Even though the odds of success were slim, Ganley took the reins of the fledgling station and worked hard with a lot of help from Sharon to get Catholic Radio Indy on the air—a decision for which Teipen remains grateful to this day.

“He took a major risk in joining Catholic Radio Indy 17 years ago because there was no assurance of success,” Teipen said. “If we had failed, Jim would have been out of a job.”

Sharon recalled the many difficult days early on when the future of Catholic Radio Indy was cloudy. She also remembered the steadfast faith in God she and Jim shared.

“It was in God’s hands,” she said. “I followed Jim and did what he needed. There was prayer. God was in this the whole way.

“We figured that if this was where we were supposed to be, it would work out. If not, then we’d go do something else. But we always knew that it was going to work.”

And it did work. During the past 17 years, Catholic Radio Indy has purchased its station, is now broadcasting on three frequencies in central Indiana (89.1, 90.9 and 98.3 FM), producing local programming, streaming live online and creating podcasts.

“I am awed by the plan that God had in store,” said Teipen. “There is no way that I could have pulled off the operation of the station without Jim Ganley’s support.”

‘We’ve become a real entity here’

As he eases into retirement while training Gordon Smith, Catholic Radio Indy’s new general manager, Ganley is hopeful about the future of Catholic broadcasting in central Indiana.

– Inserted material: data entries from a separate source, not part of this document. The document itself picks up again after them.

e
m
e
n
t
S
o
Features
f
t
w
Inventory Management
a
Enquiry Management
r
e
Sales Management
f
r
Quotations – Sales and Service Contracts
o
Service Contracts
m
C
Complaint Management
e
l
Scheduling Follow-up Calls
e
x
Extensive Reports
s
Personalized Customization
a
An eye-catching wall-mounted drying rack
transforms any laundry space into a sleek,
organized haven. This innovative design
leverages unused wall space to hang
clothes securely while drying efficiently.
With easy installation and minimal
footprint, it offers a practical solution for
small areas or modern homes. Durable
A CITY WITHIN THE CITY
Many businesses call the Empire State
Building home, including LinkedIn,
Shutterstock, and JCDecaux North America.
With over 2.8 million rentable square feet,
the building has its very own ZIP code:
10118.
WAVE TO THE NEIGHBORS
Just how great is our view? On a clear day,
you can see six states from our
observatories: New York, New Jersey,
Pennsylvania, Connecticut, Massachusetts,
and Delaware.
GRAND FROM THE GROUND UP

“First of all, we have to stay loyal to the magisterium of the Church,” he said. “That’s the big thing. Then, stay broad enough to appeal to a wide audience. It’s a real challenge.”

But even with the expanding number of options for people to receive content, Ganley is confident that Catholic radio will remain strong.

“Radio is most likely going to be there for the long run,” he said. “People like the one-on-one relationship. When you’re in your car listening to somebody, the person on the radio isn’t talking to everybody out there in radio land. They’re talking to you. It’s the relationship that keeps people with radio. That’s why we try to have so many local elements on here.”

The hard work that Ganley did to put Catholic Radio Indy on strong footing was recognized at the station’s annual fundraising dinner on Aug. 24 when it was announced that its studio would be named in his honor.

The Indiana Broadcasters Association (IBA), which represents almost 300 radio and TV broadcasters in the state, is giving its Tom Severino Leadership Award to Ganley at an award luncheon on Oct. 27.

Dave Arland, the IBA’s executive director, noted that the award is given annually to a person or a group of people who have given long service to broadcasting in Indiana.

Describing Ganley as “the ideal candidate” for the award because of his decades of work in broadcasting, Arland said that the honor is also a tribute to the place that Catholic Radio Indy has made for itself among the larger broadcasting community in the state.

“Catholic Radio Indy is a good example of innovation [in broadcasting],” he said. “It’s a salute, a tip of the hat to an outfit that is relatively new on the scene.”

“It’s nice to be recognized, although that’s not why you do the work,” Ganley said of the award. “If I had not been at Catholic Radio [Indy], I would probably not be getting the award. We’ve become a real entity here.”